- **The input**:
──────

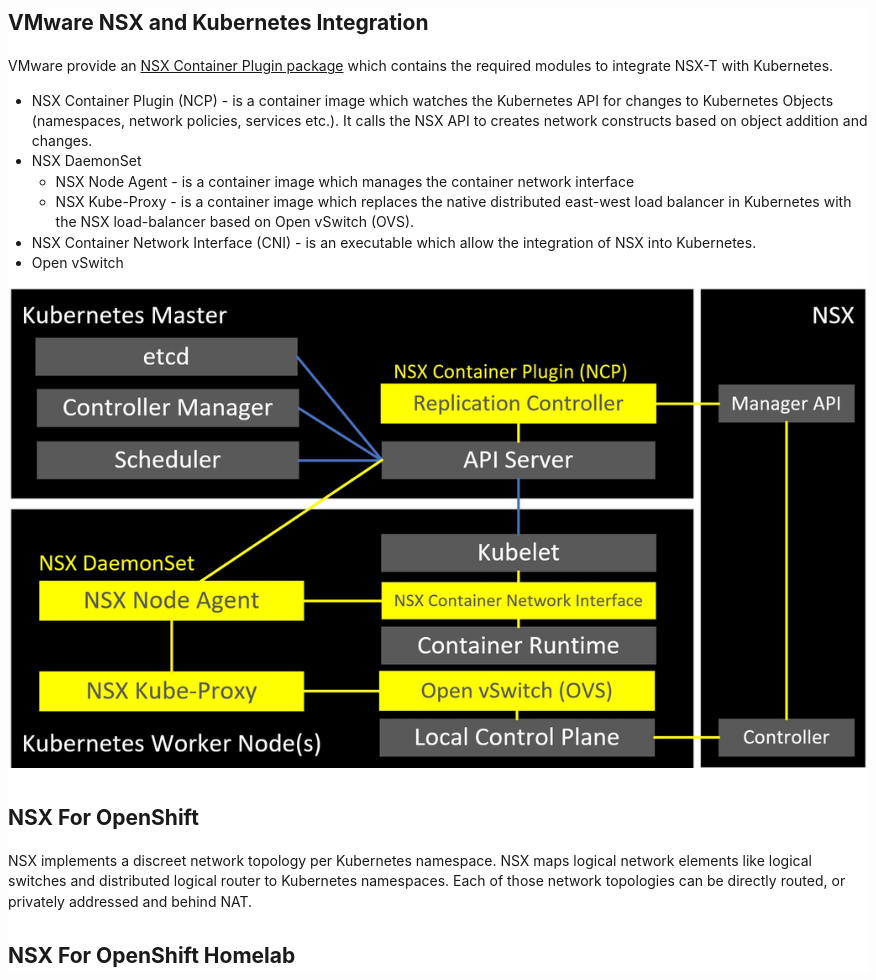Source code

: ## VMware NSX and Kubernetes Integration

VMware provide an [NSX Container Plugin package](https://my.vmware.com/group/vmware/details?downloadGroup=NSX-T-PKS-221&productId=673) which contains the required modules to integrate NSX-T with Kubernetes.

* NSX Container Plugin (NCP) - is a container image which watches the Kubernetes API for changes to Kubernetes Objects (namespaces, network policies, services etc.). It calls the NSX API to creates network constructs based on object addition and changes.
* NSX DaemonSet
  * NSX Node Agent - is a container image which manages the container network interface
  * NSX Kube-Proxy - is a container image which replaces the native distributed east-west load balancer in Kubernetes with the NSX load-balancer based on Open vSwitch (OVS).
* NSX Container Network Interface (CNI) - is an executable which allow the integration of NSX into Kubernetes.
* Open vSwitch

<img src="/images/nsx-k8s.jpeg" alt="NSX and Kubernetes Integration" class="inline"/>

## NSX For OpenShift

NSX implements a discreet network topology per Kubernetes namespace. NSX maps logical network elements like logical switches and distributed logical router to Kubernetes namespaces. Each of those network topologies can be directly routed, or privately addressed and behind NAT.

## NSX For OpenShift Homelab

──────

- **What is required**: Repeat the data exactly as written, but without the pictures.

- **Your solution**:
Source code

: ## VMware NSX and Kubernetes Integration

VMware provide an [NSX Container Plugin package](https://my.vmware.com/group/vmware/details?downloadGroup=NSX-T-PKS-221&productId=673) which contains the required modules to integrate NSX-T with Kubernetes.

* NSX Container Plugin (NCP) - is a container image which watches the Kubernetes API for changes to Kubernetes Objects (namespaces, network policies, services etc.). It calls the NSX API to creates network constructs based on object addition and changes.
* NSX DaemonSet
  * NSX Node Agent - is a container image which manages the container network interface
  * NSX Kube-Proxy - is a container image which replaces the native distributed east-west load balancer in Kubernetes with the NSX load-balancer based on Open vSwitch (OVS).
* NSX Container Network Interface (CNI) - is an executable which allow the integration of NSX into Kubernetes.
* Open vSwitch

<img src="/images/nsx-k8s.jpeg" alt="NSX and Kubernetes Integration" class="inline"/>

## NSX For OpenShift

NSX implements a discreet network topology per Kubernetes namespace. NSX maps logical network elements like logical switches and distributed logical router to Kubernetes namespaces. Each of those network topologies can be directly routed, or privately addressed and behind NAT.

## NSX For OpenShift Homelab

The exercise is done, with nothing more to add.